The popular file-sharing application FrostWire has settled its dispute with the Federal Trade Commission (FTC). The FTC accused FrostWire of disregarding the privacy of its users, by not making it clear enough that their files are publicly shared when downloads are finished. By turning FrostWire into a BitTorrent-only client the company was able to swiftly settle the charges and avoid a lengthy court battle.

frostwireTo those who are not that tech-savvy, file-sharing applications that share all files by default can pose a threat.

This is one of the main reasons why the FTC filed a complaint against FrostWire at a federal court. The government agency, which aims to protect the rights of consumers, alleged that FrostWire was disregarding users’ privacy by sharing files by default.

Although some companies might view a looming lawsuit by the FTC as a massive problem, the FrostWire team approached the court case in a rather pragmatic way. The commission first contacted FrostWire in May, and by the end of the month the company had already delivered a version complying with the majority of the proposed changes.

“We are software people, and saw this as a bug fix that happened to be reported by the FTC,” FrostWire’s Angel Leon told TorrentFreak.

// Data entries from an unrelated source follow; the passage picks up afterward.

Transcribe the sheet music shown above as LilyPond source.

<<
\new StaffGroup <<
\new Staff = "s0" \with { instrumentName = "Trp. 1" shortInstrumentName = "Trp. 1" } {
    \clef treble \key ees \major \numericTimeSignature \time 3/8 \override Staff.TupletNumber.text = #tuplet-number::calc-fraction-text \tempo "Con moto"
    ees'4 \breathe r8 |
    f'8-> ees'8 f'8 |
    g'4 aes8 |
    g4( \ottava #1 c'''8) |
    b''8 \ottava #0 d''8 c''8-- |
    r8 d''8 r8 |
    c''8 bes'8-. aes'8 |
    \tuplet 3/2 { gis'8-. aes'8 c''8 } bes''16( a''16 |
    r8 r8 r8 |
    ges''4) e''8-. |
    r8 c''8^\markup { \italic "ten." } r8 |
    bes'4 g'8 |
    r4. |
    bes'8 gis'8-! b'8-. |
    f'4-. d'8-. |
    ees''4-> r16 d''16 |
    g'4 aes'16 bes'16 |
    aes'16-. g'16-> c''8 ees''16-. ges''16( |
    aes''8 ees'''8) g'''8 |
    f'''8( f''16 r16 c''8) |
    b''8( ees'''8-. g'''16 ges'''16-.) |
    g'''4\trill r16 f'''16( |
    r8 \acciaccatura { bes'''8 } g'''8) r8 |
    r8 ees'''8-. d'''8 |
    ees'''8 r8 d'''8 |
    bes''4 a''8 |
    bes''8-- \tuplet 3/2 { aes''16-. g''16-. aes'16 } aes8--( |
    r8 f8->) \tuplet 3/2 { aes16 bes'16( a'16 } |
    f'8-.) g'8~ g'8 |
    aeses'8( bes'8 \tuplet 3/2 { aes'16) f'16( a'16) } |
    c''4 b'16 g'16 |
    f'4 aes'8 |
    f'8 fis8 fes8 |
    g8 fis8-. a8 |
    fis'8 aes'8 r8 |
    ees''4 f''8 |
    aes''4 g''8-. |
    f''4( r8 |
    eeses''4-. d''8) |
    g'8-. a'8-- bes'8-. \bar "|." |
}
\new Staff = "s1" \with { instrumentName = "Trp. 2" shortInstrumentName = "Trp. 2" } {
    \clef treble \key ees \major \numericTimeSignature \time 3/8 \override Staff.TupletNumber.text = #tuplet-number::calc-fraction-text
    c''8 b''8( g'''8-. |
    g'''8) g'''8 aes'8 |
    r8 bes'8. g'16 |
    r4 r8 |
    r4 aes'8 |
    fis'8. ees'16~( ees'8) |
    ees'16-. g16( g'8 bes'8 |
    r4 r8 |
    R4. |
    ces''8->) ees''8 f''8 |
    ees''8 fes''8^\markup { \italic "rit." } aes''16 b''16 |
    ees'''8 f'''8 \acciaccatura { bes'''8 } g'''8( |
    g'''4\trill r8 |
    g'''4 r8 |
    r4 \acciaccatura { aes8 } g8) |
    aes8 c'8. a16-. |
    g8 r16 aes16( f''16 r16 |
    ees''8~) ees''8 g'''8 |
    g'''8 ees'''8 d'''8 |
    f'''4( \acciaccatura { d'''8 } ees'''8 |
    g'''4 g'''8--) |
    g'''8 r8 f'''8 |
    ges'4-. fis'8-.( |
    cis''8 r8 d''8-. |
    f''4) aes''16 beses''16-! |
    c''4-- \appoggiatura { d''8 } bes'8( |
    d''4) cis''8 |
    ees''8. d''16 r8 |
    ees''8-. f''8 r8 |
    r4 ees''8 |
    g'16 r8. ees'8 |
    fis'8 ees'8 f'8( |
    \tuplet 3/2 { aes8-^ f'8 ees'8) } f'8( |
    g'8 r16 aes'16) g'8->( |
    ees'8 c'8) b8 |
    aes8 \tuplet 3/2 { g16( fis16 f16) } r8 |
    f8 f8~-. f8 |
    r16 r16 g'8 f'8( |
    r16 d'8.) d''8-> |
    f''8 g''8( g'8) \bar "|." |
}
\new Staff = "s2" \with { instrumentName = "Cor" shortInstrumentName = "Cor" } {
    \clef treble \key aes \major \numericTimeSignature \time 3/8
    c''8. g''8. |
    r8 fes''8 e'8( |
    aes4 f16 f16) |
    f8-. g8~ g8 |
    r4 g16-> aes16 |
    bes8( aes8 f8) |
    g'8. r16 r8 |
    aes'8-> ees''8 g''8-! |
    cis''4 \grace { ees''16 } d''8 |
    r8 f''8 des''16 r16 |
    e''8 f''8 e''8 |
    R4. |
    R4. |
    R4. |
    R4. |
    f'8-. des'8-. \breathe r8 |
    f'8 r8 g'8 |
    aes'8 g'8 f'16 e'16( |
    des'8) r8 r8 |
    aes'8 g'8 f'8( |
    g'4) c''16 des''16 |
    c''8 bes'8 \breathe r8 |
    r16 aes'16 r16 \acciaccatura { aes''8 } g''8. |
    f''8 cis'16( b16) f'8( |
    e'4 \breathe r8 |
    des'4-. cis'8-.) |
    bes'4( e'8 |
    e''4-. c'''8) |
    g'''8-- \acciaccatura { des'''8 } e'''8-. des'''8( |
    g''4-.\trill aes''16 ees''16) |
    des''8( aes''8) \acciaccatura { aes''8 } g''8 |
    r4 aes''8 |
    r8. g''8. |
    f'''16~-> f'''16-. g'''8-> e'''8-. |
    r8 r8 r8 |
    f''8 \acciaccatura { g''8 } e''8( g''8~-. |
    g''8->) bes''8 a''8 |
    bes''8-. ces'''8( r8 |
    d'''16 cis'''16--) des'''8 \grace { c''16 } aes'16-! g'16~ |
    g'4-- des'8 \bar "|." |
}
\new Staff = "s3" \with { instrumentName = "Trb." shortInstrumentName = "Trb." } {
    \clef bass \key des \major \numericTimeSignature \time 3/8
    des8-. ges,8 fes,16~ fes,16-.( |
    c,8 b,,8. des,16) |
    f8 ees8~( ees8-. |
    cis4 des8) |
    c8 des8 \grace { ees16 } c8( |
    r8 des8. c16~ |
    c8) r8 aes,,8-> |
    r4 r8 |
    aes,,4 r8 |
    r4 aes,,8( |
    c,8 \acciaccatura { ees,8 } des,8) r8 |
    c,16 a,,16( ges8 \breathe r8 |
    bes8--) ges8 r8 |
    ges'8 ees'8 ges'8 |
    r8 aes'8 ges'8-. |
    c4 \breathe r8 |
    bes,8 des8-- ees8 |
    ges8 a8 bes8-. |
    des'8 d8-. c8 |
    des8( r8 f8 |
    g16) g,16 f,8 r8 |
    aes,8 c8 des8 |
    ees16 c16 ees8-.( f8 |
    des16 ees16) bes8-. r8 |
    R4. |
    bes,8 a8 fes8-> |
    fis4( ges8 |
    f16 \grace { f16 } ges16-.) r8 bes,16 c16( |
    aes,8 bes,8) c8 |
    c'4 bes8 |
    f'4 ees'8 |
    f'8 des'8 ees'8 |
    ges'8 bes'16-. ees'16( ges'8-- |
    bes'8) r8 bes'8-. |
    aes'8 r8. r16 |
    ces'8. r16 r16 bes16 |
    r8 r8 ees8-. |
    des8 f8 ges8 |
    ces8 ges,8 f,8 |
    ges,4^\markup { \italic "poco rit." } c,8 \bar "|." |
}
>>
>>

“Nobody as far as we know ever complained for having finished downloads shared by default, to us it was a given of P2P, but now we feel better that users are in full control of what’s being shared.”

FrostWire users could always prevent automatic sharing in just a click or two, but the FrostWire team understood the issues brought up by the FTC and quickly took action. By leaving Gnutella – which was little more than a spam farm after LimeWire shut down – FrostWire decided to become a BitTorrent-only client.

“We actually made our software compliant by making the allegations irrelevant once we dropped Gnutella. Now there’s no concept of ‘shared folders’ anymore and it’s pretty clear where all files are saved, and if the user is seeding or not,” Leon said.

FrostWire sees the FTC intervention as one of the most helpful bug reports in the company’s history.

“Thanks to this whole ordeal we made our application a lot better. In a matter of a couple of weeks, we had the last version of FrostWire 4.21.x fully compliant with the order, and then we just made the decision to go 100% with BitTorrent,” Leon says.

“With BitTorrent we feel that our users’ privacy is better protected than when we had Gnutella, and now they’re certainly immune to spam search results.”

Aside from the desktop application, FrostWire also has an Android app that runs on a separate file-sharing network developed by the company. For this mobile application the company changed the default settings so users have to opt-in before they share something.

As a result, the number of shared files dropped dramatically, so FrostWire will soon turn the Android application into a BitTorrent client as well. The source of this new client will be released under a GPL license as soon as the first version comes out.

Overall both the FTC and FrostWire are happy with how things worked out. Consumers on the other hand benefit from the relative privacy of BitTorrent, where no shared folders exist.